● Text provided

Friday, December 17, 2010

Do the WikiLeaks revelations suggest a greater degree of tough-mindedness in the Obama administration than some of its critics give it credit for?

WikiLeaks’s avalanche of diplomatic revelations has been widely portrayed as evidence of waning American power, retreating U.S. influence, and a no-we-can’t foreign policy
writes John Vinocur.
A former C.I.A. case officer, getting in his licks, spoke of “damage to American credibility that is incalculable.”

But after a few weeks of getting accustomed to the torrent, there’s a case to be made that the disclosures’ most significant effect is removing a part of the discrepancy between what the United States really sees, hears and thinks of the world — now increasingly apparent via WikiLeaks — and the soft-edged presentation often made of the country’s ongoing confrontations by President Barack Obama’s White House.

… leaked cables report an Élysée Palace official telling an American diplomat — in contrast to President Nicolas Sarkozy’s public embrace of the Russians — that Russia seeks to “remodel” the post-Cold War map, let the West sink into the “Afghanistan swamp,” and do nothing to change the status quo in Iran.

… On balance, does all of this suggest a greater degree of tough-mindedness in the Obama administration than some of its critics give it credit for?

● Provided material

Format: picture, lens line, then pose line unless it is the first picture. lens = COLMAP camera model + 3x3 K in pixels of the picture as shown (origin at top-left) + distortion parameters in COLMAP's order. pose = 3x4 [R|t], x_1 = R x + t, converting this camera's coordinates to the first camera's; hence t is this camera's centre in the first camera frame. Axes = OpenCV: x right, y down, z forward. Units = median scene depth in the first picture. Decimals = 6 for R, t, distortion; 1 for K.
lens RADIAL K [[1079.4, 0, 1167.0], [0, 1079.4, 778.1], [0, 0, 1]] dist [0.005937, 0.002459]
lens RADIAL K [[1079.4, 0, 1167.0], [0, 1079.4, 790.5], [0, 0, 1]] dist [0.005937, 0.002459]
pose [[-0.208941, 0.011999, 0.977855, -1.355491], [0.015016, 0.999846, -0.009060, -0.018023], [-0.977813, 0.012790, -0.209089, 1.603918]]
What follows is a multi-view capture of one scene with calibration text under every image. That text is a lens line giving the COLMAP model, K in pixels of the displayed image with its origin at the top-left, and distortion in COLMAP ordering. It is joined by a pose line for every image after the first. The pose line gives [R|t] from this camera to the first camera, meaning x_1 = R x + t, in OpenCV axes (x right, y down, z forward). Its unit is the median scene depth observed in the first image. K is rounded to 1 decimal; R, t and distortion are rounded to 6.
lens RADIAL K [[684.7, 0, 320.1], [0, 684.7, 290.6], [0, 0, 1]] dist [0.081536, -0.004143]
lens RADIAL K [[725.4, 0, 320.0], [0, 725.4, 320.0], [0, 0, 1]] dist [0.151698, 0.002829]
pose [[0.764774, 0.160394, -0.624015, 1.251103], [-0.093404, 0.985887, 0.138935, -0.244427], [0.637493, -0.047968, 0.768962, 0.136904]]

● Try it
Rewrite the WikiLeaks text between "Do the WikiLeaks" and "Obama’s White House.", inclusive, with "torrent" changed to "flood".

● Task output
Do the WikiLeaks revelations suggest a greater degree of tough-mindedness in the Obama administration than some of its critics give it credit for?

WikiLeaks’s avalanche of diplomatic revelations has been widely portrayed as evidence of waning American power, retreating U.S. influence, and a no-we-can’t foreign policy
writes John Vinocur.
A former C.I.A. case officer, getting in his licks, spoke of “damage to American credibility that is incalculable.”

But after a few weeks of getting accustomed to the flood, there’s a case to be made that the disclosures’ most significant effect is removing a part of the discrepancy between what the United States really sees, hears and thinks of the world — now increasingly apparent via WikiLeaks — and the soft-edged presentation often made of the country’s ongoing confrontations by President Barack Obama’s White House.